## What is needed
From the first line of the data below through the line holding "В Крыму очень хорошо видно отдыхающих ранее", write out each line exactly as it stands.

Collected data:
↓↓↓

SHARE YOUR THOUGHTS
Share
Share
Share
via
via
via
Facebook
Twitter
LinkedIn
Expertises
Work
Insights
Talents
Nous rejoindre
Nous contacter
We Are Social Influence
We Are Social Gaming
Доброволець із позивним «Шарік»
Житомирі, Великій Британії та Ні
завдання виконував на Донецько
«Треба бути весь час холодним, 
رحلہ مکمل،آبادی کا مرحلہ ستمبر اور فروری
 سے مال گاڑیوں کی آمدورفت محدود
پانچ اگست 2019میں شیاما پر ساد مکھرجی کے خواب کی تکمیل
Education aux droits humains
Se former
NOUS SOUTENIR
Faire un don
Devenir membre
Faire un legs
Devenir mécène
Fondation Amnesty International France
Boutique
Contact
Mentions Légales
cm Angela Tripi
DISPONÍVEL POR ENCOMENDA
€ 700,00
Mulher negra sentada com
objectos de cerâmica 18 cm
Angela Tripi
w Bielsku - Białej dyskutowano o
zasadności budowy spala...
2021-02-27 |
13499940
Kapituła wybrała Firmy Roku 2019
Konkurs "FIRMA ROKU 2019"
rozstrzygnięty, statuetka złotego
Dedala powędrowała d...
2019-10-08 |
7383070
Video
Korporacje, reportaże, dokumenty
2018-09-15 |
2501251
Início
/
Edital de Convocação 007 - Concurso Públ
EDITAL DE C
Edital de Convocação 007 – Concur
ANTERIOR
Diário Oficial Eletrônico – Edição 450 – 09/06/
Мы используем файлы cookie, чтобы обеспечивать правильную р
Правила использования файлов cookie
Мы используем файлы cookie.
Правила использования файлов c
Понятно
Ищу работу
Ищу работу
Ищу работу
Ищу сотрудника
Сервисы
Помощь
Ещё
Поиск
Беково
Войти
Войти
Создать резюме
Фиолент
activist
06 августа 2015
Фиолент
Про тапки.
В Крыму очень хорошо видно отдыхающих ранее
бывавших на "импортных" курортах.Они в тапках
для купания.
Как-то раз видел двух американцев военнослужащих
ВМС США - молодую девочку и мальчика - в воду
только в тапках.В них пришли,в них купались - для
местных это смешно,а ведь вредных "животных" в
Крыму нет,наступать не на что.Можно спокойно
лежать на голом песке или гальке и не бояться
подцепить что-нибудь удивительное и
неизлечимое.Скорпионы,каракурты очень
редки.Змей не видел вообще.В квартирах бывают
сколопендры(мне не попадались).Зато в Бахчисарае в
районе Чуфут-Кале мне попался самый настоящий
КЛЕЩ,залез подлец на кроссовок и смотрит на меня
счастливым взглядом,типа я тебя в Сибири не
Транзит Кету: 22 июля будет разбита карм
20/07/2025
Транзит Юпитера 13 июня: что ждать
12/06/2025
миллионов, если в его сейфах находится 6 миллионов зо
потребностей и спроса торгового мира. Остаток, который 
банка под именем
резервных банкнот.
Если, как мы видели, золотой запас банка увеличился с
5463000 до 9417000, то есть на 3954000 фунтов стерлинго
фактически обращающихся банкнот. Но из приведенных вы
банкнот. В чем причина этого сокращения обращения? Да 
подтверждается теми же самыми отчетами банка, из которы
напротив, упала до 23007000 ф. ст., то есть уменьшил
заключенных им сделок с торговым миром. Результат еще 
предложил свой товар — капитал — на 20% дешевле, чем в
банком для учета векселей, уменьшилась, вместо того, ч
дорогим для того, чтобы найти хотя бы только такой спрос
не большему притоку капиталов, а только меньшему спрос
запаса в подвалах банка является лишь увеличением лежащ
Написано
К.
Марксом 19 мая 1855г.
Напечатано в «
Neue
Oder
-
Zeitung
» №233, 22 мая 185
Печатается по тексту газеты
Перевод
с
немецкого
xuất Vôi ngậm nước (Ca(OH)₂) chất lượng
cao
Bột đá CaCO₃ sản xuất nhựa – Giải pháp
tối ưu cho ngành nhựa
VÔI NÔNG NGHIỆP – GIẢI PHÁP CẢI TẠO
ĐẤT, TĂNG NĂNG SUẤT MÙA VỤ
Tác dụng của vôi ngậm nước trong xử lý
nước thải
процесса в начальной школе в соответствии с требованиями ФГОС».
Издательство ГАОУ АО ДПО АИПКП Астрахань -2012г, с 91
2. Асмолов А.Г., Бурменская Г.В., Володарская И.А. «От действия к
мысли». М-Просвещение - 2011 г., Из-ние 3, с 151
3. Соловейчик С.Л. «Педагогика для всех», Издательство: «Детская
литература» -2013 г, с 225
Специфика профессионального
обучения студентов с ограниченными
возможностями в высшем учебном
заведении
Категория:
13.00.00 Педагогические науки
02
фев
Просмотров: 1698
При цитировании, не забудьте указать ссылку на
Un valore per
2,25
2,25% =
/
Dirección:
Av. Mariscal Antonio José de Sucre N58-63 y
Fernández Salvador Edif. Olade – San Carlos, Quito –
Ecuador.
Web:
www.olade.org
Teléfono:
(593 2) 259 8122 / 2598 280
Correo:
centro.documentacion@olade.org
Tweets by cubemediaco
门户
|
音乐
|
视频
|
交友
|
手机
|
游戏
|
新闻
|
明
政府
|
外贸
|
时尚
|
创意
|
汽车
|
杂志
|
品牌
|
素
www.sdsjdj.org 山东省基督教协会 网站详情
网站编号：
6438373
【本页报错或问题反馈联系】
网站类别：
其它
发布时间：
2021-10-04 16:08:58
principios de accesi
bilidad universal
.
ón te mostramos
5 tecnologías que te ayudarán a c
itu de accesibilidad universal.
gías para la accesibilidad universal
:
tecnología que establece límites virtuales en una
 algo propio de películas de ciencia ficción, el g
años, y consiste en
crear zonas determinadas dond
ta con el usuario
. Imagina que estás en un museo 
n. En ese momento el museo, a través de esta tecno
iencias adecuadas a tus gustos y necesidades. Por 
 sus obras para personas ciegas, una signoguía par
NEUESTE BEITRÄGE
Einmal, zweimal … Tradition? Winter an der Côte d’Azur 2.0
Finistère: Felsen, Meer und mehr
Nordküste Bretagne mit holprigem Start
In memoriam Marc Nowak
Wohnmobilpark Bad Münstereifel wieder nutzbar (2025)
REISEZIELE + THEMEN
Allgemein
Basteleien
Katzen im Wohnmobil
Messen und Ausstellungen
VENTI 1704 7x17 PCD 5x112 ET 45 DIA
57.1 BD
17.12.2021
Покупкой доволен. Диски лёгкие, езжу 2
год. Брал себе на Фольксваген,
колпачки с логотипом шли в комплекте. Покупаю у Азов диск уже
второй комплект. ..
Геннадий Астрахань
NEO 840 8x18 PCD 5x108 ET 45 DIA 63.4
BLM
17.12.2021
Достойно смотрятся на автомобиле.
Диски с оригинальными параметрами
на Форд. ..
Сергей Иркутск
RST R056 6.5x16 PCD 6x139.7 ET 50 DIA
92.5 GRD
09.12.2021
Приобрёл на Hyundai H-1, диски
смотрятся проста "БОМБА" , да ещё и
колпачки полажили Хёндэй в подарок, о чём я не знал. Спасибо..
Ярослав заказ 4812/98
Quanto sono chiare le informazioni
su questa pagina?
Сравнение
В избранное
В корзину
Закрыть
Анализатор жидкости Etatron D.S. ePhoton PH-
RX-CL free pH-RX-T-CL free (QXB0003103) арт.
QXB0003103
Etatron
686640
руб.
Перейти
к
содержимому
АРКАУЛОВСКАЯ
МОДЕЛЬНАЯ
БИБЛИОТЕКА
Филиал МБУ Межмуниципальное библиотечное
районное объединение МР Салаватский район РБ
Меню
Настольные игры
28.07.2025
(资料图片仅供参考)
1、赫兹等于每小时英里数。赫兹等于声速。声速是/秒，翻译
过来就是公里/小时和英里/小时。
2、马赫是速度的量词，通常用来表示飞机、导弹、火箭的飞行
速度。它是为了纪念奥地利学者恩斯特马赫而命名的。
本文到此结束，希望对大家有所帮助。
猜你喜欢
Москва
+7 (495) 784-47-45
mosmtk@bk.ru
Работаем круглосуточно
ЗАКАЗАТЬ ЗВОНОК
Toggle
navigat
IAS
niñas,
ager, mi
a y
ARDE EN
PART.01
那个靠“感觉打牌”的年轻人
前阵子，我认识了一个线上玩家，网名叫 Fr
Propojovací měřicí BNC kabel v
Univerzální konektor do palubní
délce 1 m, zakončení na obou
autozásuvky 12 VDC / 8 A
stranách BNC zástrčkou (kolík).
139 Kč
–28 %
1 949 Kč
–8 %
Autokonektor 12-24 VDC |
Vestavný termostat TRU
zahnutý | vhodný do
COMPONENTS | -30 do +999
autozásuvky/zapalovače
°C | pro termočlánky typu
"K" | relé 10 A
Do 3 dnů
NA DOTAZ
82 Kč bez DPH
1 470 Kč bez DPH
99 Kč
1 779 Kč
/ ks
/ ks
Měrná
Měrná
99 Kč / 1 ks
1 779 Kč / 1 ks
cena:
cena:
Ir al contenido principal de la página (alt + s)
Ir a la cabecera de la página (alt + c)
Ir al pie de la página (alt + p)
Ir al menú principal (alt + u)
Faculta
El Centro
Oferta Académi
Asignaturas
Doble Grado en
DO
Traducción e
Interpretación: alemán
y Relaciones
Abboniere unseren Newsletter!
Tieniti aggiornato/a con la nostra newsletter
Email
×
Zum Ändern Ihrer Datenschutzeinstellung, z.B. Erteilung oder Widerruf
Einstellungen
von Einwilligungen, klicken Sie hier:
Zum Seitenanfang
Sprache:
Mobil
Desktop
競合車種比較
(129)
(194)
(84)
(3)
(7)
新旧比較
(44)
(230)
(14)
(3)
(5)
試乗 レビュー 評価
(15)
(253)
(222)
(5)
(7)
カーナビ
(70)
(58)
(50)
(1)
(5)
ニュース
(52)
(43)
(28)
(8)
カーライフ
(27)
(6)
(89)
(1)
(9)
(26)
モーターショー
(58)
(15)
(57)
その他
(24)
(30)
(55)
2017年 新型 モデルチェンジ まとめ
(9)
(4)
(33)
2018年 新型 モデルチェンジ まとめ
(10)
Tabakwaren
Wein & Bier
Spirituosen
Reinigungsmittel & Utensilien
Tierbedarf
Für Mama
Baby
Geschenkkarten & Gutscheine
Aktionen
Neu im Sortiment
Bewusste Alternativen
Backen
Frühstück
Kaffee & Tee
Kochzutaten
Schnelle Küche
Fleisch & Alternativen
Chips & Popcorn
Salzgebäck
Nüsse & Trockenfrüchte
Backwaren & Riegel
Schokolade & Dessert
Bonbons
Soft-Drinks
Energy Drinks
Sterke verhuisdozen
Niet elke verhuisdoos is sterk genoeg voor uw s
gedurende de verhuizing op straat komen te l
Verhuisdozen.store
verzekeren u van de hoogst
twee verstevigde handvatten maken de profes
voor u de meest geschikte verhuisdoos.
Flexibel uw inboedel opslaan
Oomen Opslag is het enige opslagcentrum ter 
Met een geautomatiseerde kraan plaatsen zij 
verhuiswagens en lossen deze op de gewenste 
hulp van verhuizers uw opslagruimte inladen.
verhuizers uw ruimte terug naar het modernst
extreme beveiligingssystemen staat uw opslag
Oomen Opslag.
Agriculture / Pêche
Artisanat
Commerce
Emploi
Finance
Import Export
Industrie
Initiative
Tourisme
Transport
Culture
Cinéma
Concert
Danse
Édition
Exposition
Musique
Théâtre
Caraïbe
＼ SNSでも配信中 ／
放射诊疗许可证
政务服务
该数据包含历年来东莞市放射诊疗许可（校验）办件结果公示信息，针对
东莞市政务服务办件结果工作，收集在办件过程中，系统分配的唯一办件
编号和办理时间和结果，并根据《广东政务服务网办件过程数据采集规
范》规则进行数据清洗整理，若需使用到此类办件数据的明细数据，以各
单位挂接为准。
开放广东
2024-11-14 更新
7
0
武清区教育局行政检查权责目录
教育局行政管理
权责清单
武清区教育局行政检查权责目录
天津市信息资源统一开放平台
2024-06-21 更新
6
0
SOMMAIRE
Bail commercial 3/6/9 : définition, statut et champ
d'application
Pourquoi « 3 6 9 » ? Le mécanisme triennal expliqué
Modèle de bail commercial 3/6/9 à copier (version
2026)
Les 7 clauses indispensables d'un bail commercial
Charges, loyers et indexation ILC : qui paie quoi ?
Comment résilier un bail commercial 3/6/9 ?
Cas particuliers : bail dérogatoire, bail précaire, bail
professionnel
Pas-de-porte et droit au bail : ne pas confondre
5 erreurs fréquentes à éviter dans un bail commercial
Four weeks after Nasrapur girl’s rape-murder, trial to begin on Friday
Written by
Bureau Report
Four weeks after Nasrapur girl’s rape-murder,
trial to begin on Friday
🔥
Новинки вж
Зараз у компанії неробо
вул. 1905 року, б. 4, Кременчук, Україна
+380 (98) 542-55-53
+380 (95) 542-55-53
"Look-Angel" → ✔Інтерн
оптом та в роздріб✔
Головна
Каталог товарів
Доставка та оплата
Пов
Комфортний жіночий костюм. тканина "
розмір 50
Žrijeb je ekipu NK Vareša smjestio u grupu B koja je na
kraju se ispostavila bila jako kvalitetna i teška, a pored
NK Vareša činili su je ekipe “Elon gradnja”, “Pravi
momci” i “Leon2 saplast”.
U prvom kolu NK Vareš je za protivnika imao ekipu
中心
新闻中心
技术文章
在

↑↑↑

## Task response
SHARE YOUR THOUGHTS
Share
Share
Share
via
via
via
Facebook
Twitter
LinkedIn
Expertises
Work
Insights
Talents
Nous rejoindre
Nous contacter
We Are Social Influence
We Are Social Gaming
Доброволець із позивним «Шарік»
Житомирі, Великій Британії та Ні
завдання виконував на Донецько
«Треба бути весь час холодним, 
رحلہ مکمل،آبادی کا مرحلہ ستمبر اور فروری
 سے مال گاڑیوں کی آمدورفت محدود
پانچ اگست 2019میں شیاما پر ساد مکھرجی کے خواب کی تکمیل
Education aux droits humains
Se former
NOUS SOUTENIR
Faire un don
Devenir membre
Faire un legs
Devenir mécène
Fondation Amnesty International France
Boutique
Contact
Mentions Légales
cm Angela Tripi
DISPONÍVEL POR ENCOMENDA
€ 700,00
Mulher negra sentada com
objectos de cerâmica 18 cm
Angela Tripi
w Bielsku - Białej dyskutowano o
zasadności budowy spala...
2021-02-27 |
13499940
Kapituła wybrała Firmy Roku 2019
Konkurs "FIRMA ROKU 2019"
rozstrzygnięty, statuetka złotego
Dedala powędrowała d...
2019-10-08 |
7383070
Video
Korporacje, reportaże, dokumenty
2018-09-15 |
2501251
Início
/
Edital de Convocação 007 - Concurso Públ
EDITAL DE C
Edital de Convocação 007 – Concur
ANTERIOR
Diário Oficial Eletrônico – Edição 450 – 09/06/
Мы используем файлы cookie, чтобы обеспечивать правильную р
Правила использования файлов cookie
Мы используем файлы cookie.
Правила использования файлов c
Понятно
Ищу работу
Ищу работу
Ищу работу
Ищу сотрудника
Сервисы
Помощь
Ещё
Поиск
Беково
Войти
Войти
Создать резюме
Фиолент
activist
06 августа 2015
Фиолент
Про тапки.
В Крыму очень хорошо видно отдыхающих ранее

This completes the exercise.